Hard werken, iets naar het midden opschuiven en een sterke leider uitzoeken lijkt het devies.
Formatie
Tot slot de formatie. Het is duidelijk dat de VVD en de D66 gaan regeren, maar met welke partijen? De VVD zou het CDA er graag bij willen hebben (correlatie van 50% tussen de partijen, zie onderstaande tabel), maar wie wordt de vierde partij? Mag de D66 die partij kiezen? De D66 zou het liefst GroenLinks erbij willen hebben (correlatie van 75%), ondanks het grote verlies van de partij van Jesse Klaver. De VVD en het CDA zullen daar minder enthousiast op reageren. Wellicht is de PvdA voor hen nog een goed alternatief.
Grappig genoeg hebben de ChristenUnie en de SGP nog de meeste overeenkomsten met de drie regeringspartijen, al zal de D66 niet heel happig zijn om met hen te regeren. Ook Ja21 zullen ze niet met open armen onthalen. Volt is nog een redelijk alternatief, al heeft de nieuwe partij geen zetels in de Eerste Kamer, wat duidelijk een nadeel is. Het zal dus nog een heel gepuzzel worden, maar gelukkig zijn er, ondanks de versplintering, maar vier partijen nodig. Het motorblok is bovendien al geassembleerd.

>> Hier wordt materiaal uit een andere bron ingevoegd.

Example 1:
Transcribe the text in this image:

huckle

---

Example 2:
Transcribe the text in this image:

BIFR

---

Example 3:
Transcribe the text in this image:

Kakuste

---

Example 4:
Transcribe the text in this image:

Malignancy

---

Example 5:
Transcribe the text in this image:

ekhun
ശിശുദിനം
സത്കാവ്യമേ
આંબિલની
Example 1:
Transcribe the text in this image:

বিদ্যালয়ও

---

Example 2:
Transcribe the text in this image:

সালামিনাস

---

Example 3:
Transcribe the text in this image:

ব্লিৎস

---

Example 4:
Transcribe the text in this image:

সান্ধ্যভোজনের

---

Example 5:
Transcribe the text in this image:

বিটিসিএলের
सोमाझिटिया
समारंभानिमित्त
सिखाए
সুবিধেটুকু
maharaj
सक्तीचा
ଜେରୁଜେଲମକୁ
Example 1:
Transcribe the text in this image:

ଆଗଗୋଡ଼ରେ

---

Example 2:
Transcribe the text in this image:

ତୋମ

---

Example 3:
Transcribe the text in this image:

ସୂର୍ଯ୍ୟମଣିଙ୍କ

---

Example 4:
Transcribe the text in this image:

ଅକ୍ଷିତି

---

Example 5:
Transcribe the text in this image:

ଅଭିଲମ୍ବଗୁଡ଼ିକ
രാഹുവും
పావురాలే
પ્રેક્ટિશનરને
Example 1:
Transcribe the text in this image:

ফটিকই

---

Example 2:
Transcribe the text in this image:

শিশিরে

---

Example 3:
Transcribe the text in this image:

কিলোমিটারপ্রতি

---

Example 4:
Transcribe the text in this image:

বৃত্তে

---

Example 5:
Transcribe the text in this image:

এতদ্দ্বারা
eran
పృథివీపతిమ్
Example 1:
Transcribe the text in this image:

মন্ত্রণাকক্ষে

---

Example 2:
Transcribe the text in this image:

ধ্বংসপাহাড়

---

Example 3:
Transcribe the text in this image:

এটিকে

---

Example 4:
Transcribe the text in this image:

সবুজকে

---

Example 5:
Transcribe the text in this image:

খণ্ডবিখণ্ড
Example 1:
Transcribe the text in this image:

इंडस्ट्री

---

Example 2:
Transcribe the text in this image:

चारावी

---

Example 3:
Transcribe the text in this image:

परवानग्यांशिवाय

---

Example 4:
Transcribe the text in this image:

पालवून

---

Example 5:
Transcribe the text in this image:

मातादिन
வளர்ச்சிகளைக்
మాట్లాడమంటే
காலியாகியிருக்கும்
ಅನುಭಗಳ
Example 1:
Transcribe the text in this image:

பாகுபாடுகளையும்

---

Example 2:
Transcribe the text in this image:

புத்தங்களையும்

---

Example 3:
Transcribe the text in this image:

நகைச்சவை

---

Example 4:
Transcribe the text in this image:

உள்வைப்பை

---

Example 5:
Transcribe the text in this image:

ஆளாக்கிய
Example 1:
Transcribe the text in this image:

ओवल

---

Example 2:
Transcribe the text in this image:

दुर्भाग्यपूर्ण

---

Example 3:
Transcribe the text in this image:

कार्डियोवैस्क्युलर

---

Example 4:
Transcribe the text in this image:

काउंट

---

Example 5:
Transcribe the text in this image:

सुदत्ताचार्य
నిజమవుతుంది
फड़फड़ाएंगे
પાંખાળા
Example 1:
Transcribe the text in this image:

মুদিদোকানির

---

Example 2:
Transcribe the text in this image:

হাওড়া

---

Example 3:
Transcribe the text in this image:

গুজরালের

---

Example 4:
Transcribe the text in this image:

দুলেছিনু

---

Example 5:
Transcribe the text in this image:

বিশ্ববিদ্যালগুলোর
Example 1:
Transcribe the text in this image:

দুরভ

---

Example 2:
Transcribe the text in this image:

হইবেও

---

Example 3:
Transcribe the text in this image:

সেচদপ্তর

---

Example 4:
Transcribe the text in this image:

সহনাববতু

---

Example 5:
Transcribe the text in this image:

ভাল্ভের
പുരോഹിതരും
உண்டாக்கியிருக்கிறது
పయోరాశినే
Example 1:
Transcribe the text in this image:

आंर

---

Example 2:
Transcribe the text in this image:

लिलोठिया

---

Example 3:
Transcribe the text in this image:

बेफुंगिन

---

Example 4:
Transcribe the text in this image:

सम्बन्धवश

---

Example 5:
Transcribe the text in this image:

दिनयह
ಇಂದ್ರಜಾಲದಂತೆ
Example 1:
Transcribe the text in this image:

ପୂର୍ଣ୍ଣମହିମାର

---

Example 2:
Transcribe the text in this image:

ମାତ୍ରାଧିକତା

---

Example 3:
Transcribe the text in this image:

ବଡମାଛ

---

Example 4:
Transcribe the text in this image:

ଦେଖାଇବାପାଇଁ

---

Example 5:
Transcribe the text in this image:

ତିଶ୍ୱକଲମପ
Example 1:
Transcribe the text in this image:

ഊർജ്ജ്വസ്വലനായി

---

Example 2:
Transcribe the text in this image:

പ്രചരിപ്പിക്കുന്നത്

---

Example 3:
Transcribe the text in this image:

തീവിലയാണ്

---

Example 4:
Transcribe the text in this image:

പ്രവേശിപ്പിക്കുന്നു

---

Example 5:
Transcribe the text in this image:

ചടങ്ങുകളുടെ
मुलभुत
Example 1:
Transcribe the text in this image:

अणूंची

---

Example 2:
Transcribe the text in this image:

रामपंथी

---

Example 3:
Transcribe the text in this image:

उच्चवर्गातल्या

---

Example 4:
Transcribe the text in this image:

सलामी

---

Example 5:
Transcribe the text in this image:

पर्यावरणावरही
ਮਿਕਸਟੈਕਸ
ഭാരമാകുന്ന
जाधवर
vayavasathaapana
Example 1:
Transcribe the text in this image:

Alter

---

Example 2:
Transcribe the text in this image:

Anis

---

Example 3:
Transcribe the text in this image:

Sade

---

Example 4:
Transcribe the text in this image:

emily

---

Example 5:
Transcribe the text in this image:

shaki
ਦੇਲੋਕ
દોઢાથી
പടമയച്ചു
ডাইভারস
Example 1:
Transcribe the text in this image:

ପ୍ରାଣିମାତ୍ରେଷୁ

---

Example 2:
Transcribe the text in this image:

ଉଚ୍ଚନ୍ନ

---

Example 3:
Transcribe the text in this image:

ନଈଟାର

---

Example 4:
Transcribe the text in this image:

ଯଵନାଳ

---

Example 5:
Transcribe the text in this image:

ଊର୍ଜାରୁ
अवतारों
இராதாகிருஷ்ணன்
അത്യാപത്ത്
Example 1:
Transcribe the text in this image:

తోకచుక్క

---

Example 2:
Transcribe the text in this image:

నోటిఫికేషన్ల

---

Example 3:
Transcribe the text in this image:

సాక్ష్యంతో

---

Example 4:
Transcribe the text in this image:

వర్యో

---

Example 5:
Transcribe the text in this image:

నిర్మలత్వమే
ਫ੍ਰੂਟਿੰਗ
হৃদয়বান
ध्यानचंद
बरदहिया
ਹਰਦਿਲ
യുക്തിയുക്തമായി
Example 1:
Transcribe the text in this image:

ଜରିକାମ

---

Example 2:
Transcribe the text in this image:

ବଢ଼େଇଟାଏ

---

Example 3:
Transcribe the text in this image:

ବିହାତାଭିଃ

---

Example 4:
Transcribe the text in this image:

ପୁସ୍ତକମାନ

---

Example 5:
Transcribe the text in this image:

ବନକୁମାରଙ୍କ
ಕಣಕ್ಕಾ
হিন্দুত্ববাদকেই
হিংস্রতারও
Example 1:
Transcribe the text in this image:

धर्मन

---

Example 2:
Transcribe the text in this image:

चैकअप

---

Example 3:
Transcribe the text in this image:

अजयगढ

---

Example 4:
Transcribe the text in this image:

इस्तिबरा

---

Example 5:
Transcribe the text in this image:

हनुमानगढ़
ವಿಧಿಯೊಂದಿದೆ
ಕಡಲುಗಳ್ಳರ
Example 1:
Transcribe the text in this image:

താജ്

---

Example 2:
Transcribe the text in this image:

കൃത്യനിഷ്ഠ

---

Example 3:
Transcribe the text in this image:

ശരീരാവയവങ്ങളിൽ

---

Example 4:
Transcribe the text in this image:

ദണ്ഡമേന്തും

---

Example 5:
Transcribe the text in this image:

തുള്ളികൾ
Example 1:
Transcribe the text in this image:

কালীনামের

Interessante analyse! Vind het wel opvallend dat er enerzijds strategisch gestemd werd op links en anderzijds dat er uitgerekend op links de meeste “dossierpartijen” zoals ik ze dan maar noem in de markt (gekomen) zijn. Zowel pvdd, volt, bij1, bbb en misschien deels ook 50+ verbinden zich aan een deel van de traditioneel linkse partijen. Ik interpreteer dat toch wel als gemotiveerd door het niet zien van daadkracht. D66 en GL bijvoorbeeld hebben een groot deel vd volt benadering van europa maar krijgen niet deze stemmen. Ouderen voelen zich miskent door pvda en sp, en van pvdd stemmers heb ik geen eenduidig beeld al zijn hun standpunten toch best verwant aan gl. Bij1 heeft ook belangrijke dossiers uit de linker hoek. Boeiende materie iig.